● Task directions:
Look through the material and copy each line holding "format".

● Data:
+===+

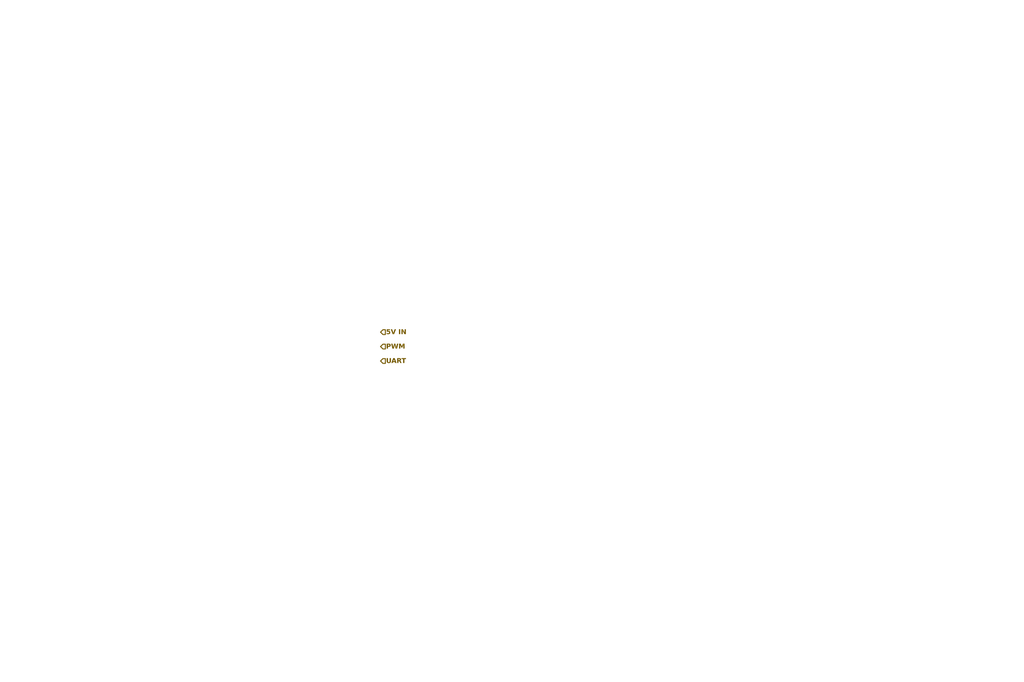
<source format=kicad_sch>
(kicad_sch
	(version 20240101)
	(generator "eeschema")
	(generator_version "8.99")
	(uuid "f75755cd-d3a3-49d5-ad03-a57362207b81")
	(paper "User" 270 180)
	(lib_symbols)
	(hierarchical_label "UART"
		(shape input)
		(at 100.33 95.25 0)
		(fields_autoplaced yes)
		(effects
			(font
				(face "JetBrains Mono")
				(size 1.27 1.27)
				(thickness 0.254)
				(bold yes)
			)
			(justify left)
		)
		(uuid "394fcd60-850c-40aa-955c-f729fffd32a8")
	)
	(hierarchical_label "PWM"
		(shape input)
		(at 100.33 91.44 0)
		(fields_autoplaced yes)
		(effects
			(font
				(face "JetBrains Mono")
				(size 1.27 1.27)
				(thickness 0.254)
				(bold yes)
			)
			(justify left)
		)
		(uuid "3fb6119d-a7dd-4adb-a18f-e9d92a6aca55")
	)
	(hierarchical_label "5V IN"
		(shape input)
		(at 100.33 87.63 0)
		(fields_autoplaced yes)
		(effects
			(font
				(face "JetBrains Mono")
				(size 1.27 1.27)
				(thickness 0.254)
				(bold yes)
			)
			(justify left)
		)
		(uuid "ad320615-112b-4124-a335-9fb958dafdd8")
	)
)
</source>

+===+

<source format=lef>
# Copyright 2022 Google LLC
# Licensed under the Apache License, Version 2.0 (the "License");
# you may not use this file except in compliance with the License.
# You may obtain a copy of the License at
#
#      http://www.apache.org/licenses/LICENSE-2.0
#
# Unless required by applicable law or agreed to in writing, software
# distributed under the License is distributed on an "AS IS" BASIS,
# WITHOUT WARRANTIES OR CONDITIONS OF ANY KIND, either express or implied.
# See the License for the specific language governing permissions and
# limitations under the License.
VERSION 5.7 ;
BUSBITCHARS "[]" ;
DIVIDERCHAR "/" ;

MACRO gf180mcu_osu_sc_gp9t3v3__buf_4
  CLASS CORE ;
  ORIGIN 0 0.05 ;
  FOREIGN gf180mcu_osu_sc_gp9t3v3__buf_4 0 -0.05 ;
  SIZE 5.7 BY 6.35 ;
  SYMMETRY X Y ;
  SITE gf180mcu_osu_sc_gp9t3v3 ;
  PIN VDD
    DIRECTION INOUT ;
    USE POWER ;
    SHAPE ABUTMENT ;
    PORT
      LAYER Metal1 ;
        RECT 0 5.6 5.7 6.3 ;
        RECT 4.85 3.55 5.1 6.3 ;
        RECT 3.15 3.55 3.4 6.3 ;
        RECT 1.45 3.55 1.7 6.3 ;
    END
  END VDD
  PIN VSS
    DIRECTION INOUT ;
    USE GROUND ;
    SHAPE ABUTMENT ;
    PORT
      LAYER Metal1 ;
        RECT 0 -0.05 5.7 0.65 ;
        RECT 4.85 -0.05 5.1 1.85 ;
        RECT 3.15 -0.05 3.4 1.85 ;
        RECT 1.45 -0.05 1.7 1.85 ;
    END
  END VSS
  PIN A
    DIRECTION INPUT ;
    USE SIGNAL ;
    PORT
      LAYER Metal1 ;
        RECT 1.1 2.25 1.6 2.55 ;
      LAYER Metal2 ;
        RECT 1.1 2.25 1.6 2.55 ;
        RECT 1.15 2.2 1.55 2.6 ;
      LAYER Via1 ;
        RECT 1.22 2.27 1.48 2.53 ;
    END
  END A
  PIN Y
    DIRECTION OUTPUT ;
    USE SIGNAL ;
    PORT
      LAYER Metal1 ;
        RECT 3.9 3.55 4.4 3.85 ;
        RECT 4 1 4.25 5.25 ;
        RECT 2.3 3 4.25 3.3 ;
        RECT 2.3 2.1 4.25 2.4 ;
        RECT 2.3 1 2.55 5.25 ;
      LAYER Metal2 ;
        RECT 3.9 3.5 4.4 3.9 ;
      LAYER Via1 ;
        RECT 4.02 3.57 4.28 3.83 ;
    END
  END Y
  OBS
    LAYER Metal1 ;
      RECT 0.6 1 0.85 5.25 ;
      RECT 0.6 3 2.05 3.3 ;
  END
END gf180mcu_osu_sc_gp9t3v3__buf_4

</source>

+===+

● Solution:
<source format=kicad_sch>
<source format=lef>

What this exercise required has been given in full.